Hate Knocks on the Door: What to do when your synagogue is vandalized? – Rabbi Shira Stutman (’07)

By Carly Pildis

Originally published in Tablet Magazine on Dec. 10, 2019

Rabbi Stutman serves as rabbi at Sixth & I, Washington D.C.

Rabbi Stutman serves as rabbi at Sixth & I, Washington D.C.

On Nov. 29, the Shabbat directly after Thanksgiving, anti-Semitic graffiti, including swastikas, was carved into the front door of the Sixth and I Historic Synagogue in downtown Washington, D.C.

You could be forgiven for seeing this as a minor event. No one was beaten. No one was killed. There was no shooter. In a time when hate crimes have risen dramatically, blood has been spilled in our synagogues, and violence against Orthodox Jews has become a regular occurrence, it would be understandable to think that one more synagogue covered in graffiti was no big deal and certainly no surprise.

Except it absolutely is. 

I was at an airport when I got the news that the synagogue, my synagogue, was defaced. I’ve spent the last few years writing about anti-Semitism, so you’d think I’d be immune to such news by now. I wasn’t. I started crying. Not the kind of crying you can hide or play off as a cold. Real crying, with big, fat tears rolling down my cheeks. The whole airport brewery realized right away that something terrible just happened to me. 

So before you go on shrugging your shoulders and saying that a few swastikas on a synagogue door isn’t the worst thing that could’ve happened, let me tell you about that door, and how it changed my life. 

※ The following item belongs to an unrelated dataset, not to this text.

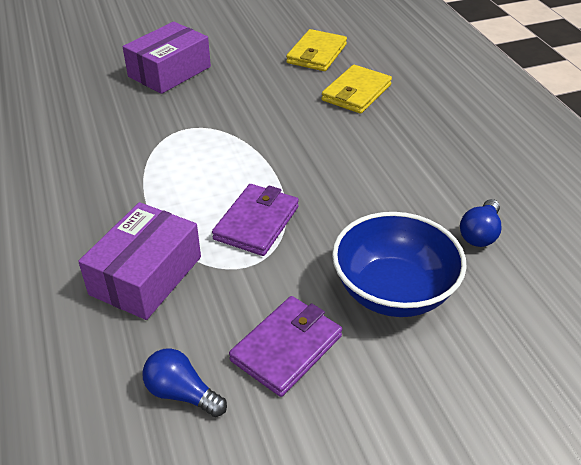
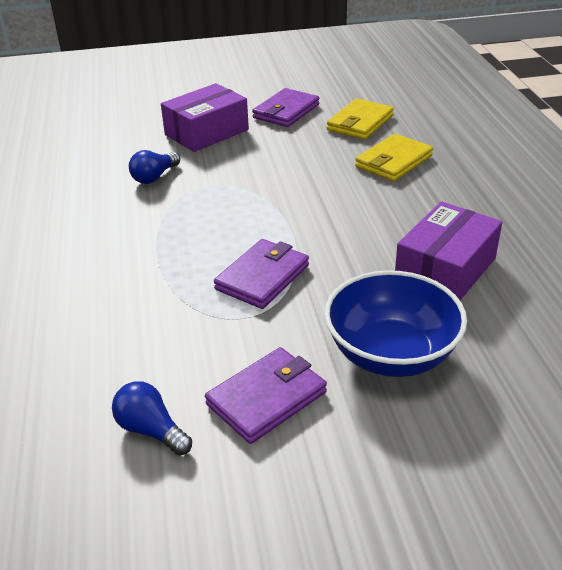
camera: 10 degrees right, 5 degrees down
(146, 275) = (140, 317): purple box -> purple box (445, 269)
(243, 45) = (286, 111): none -> purple wallet
(480, 233) = (498, 306): blue light bulb -> blue light bulb (154, 177)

The first time I walked through that door was with my boyfriend. He was thinking about converting. We had been dating on and off for 15 years. Marrying outside of Judaism had never been an option for me, and we had struggled for years with how to bridge this seemingly unbridgeable gap. We had begun with Shabbat dinners at home, and fell in love with the ritual that soon shaped our weeks. But our first synagogue visit had been a disaster: When he walked in, an usher approached my black boyfriend and asked him if he was the cab driver for an elderly congregant. The racism was stark and painful. 

It was a very long time before we walked through another synagogue door. I was terrified to go back to shul. Everything felt so precarious, like the wrong experience could upend everything I was hoping to build. I desperately wanted to have a Jewish family with the man I loved and was overwhelmed at putting our lives in any institution’s hands.

When we went to the front door of Sixth and I, we had an appointment to discuss joining Jewish Welcome Workshop, an introductory class on Judaism that could provide a path to conversion. We were expected to be turned away three times, to be greeted by austerity and suspicion. My husband wore a full suit and tie, I wore a sweater set and pearls. The door flew open, and there was Rabbi Shira Stutman.  She beamed, smiling and immediately embraced us. “Welcome,” she said, “welcome to Sixth and I.”

It was just what we needed to hear, and the beginning of my husband’s conversion, which brought us both closer to Judaism. Sixth and I was such a welcoming, warm, deeply intellectual and spiritual place; it even accommodated my grueling work schedule at Obama for America, finding a young Jewish man to drive my husband to synagogue and keep him company. Together, we studied, and we learned, and we fell in love with Judaism: him for the first time, and me all over again. When my husband went to the mikvah, it was one of the happiest days of my life. We made our closest friends at shul, traveled to Israel with a Sixth and I trip, and built a lifelong community that prays together, eats together, celebrates weddings and babies together.

I have heard similar stories from hundreds of families throughout D.C., all grateful for the synagogue and its open door. And I often wonder what my life would have been like if I hadn’t walked through that door, or what our community would be like if every Jewish door was so willing to open. It is no exaggeration to say that this door represents an open and welcome Judaism, one that is built on justice, inclusivity, community, and a thirst for both knowledge and spiritual fulfillment. 

And now someone stuck a knife in that door and carved a swastika. 

In this time of endless cruelty and daily assaults in our community, it is easy to become numb. It’s easy to go into professional mode and talk about strategies and tactics to combat rising hates. That’s all fine, but as this most recent attack on my spiritual home reminded me, it’s also important that we never, ever lose our capacity to be shocked and pained by even the most minute sign of hate. 

I refuse to lose my capacity for outrage. I refuse to treat this latest attack as another statistic. It’s not: It’s an attempt to transform a symbol of inclusivity and hope into one of prejudice and genocide. And I won’t stand for it. Instead, I will respond to this assault as I believe Jews everywhere should: by doubling down on our commitments—emotional and financial alike—to our synagogues, our schools, our sacred spaces and our communities. We must respond with love,  opening our hearts and our wallets and volunteering our time and our know-how, even if it just means reaching out with a phone call to those who suffer or feel unsafe. This is why we must continue to feel so moved by even the most minor hate crime: Because it will give us the opportunity to turn outrage into action, sadness into hope, fear into community building. 

It will give us, in short, a chance to make sure that we keep our doors open, always.